Neoliberalismus wirkt: EU-Kommission plant finanzielle Belohnungen für Sozialabbau
Während der Eurokrise mussten EU-Mitgliedsstaaten, die den sogenannten Rettungsschirm der Troika in Anspruch nahmen, als Gegenleistung tiefgreifende Strukturreformen wie Anhebung des Rentenalters und massive Einschnitte in das Sozial- und Tarifsystem durchführen.
Dieser forcierte Sozialabbau gegen den teilweise vehementen Widerstand der Bevölkerung war in den Augen der EU-Bürokraten so erfolgreich, dass die EU-Kommission bereits 2013 einen "Pakt für Wettbewerbsfähigkeit" durchsetzen wollte, der dieses Instrument dauerhaft für alle Mitgliedsstaaten auch in Nichtkrisenzeiten etablieren sollte.

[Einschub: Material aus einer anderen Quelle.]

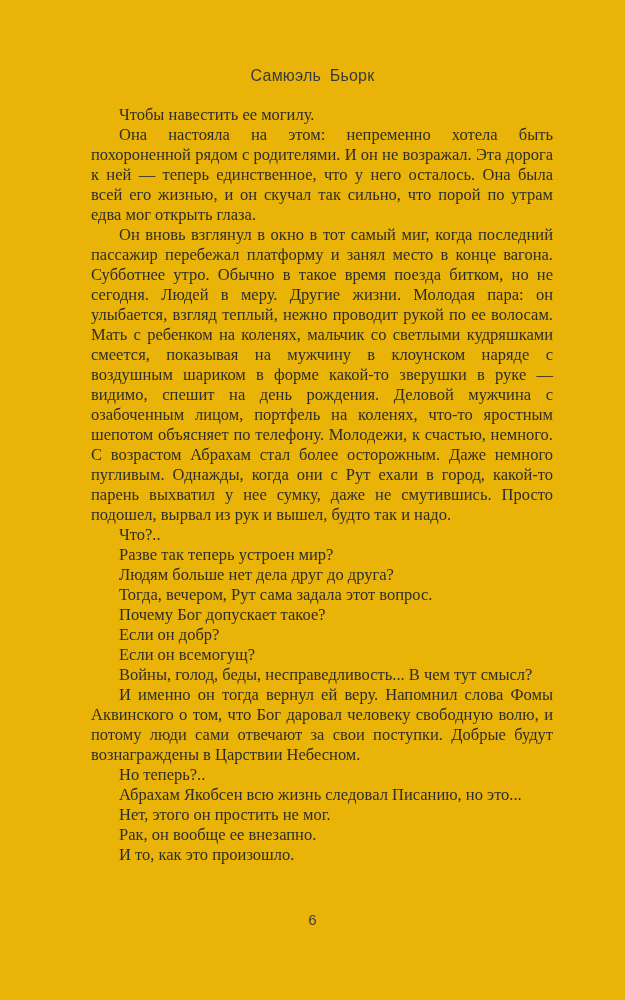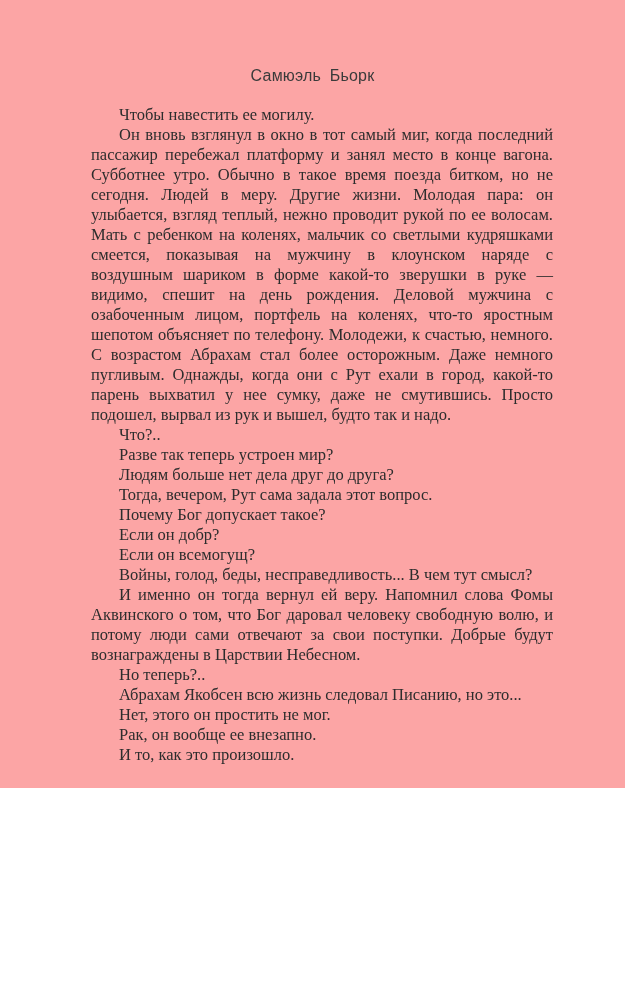"Самюэль Бьорк" .page { background: #fca5a5 -> #eab308; height: 788px -> 1000px }
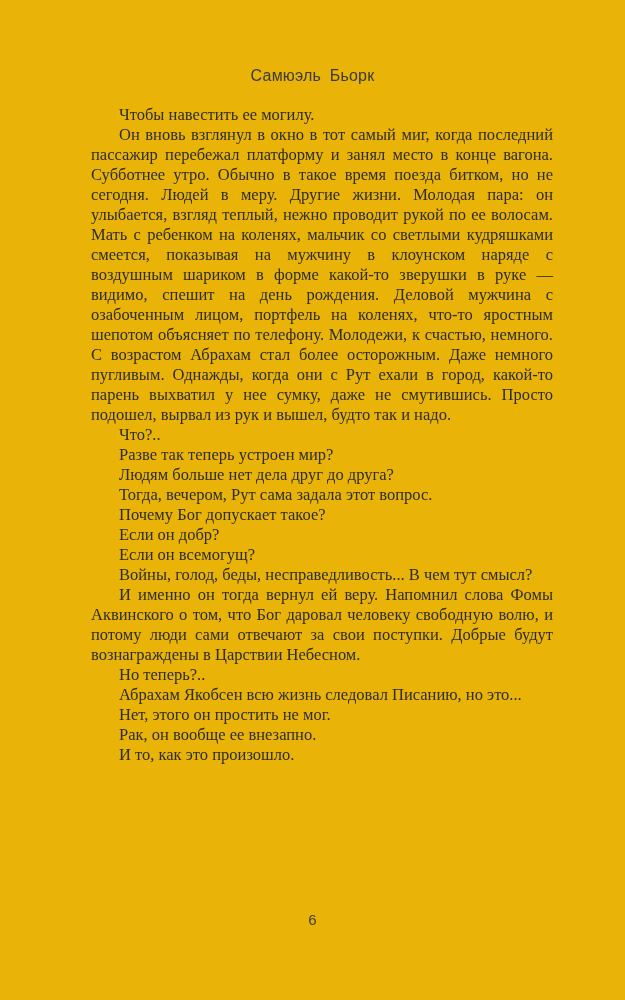"Она настояла на этом: непременно" p.para { html: none -> <p>Она настояла на этом: непременно хотела быть похороненной рядом с родителями. И он не возражал. Эта дорога к ней — теперь единственное, что у него осталось. Она была всей его жизнью, и он скучал так сильно, что порой по утрам едва мог открыть глаза.</p> }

Federführend bei diesem "Troika für alle"-Ansatz waren damals die EU-Kommission und die deutsche Bundesregierung unter Angela Merkel. Allerdings gab es scharfen Protest von Seiten der europäischen Gewerkschaften, und auch viele EU-Mitgliedsstaaten kritisierten den geplanten Eingriff in ihre nationalen Zuständigkeiten. Die Kommission legte in Folge das Projekt zunächst auf Eis.

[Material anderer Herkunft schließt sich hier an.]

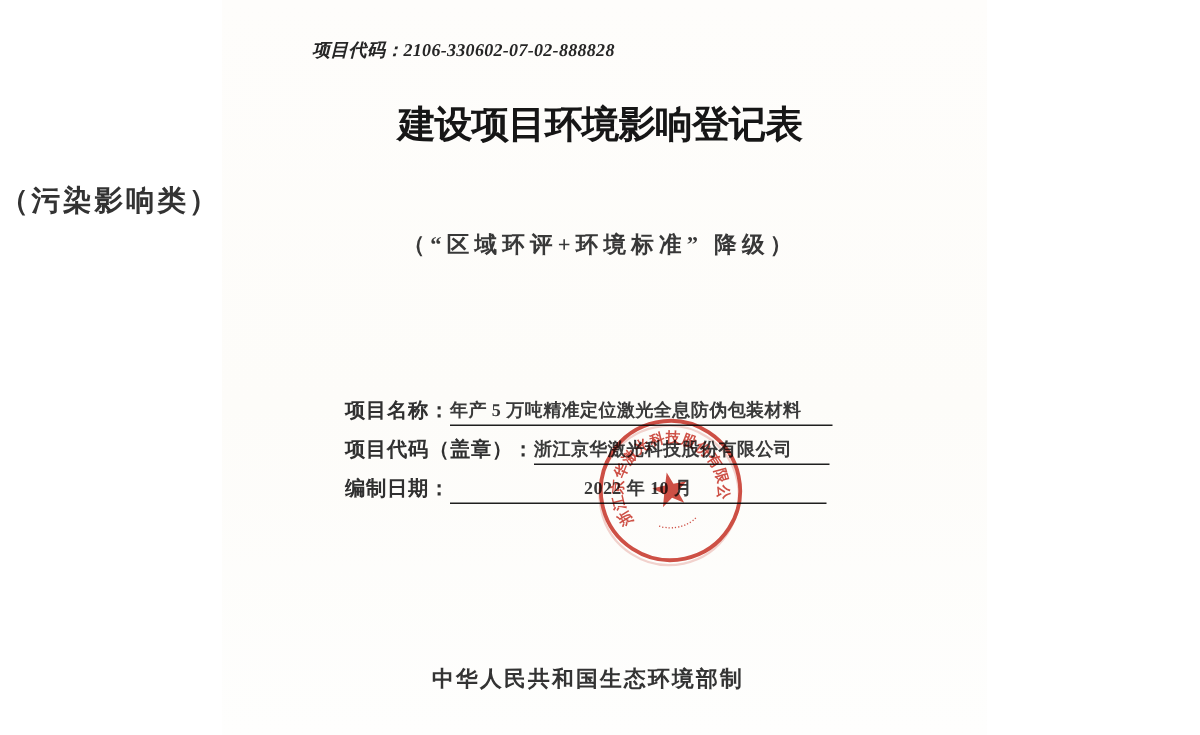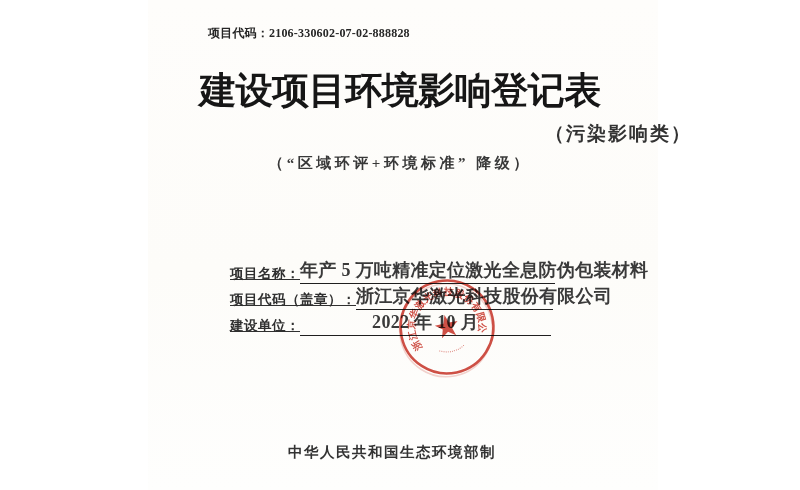"项目代码：2106-330602-07-02-888828" .project-code { font-style: none -> italic }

Aber nun hat jedoch die EU-Kommission das Projekt erneut auf die Agenda gesetzt. Versteckt hinter dem sperrigen Titel "Vorschlag zur Veränderung der Verordnung mit gemeinsamen Bestimmungen für die europäischen Struktur- und Investitionsfonds (Dachverordnung)" soll dieser konkrete Gesetzgebungsvorschlag nach dem Willen der Kommission bis Mitte des Jahres vom Europäischen Rat und Europäischen Parlament verabschiedet werden. Im Gegensatz zu 2013 gibt es bisher allerdings noch keinen nennenswerten Widerstand gegen das Projekt. Das Kalkül der EU-Kommission scheint diesmal aufzugehen.
Das übergreifende Ziel, das die Kommission dabei verfolgt, ist nach eigener Darstellung "eine bessere Koordinierung der nationalen Wirtschaftspolitik, um robustere Wirtschaftsstrukturen und eine stärkere Konvergenz der Wirtschaftsleistung zu fördern und so besser auf Schocks reagieren zu könne"“.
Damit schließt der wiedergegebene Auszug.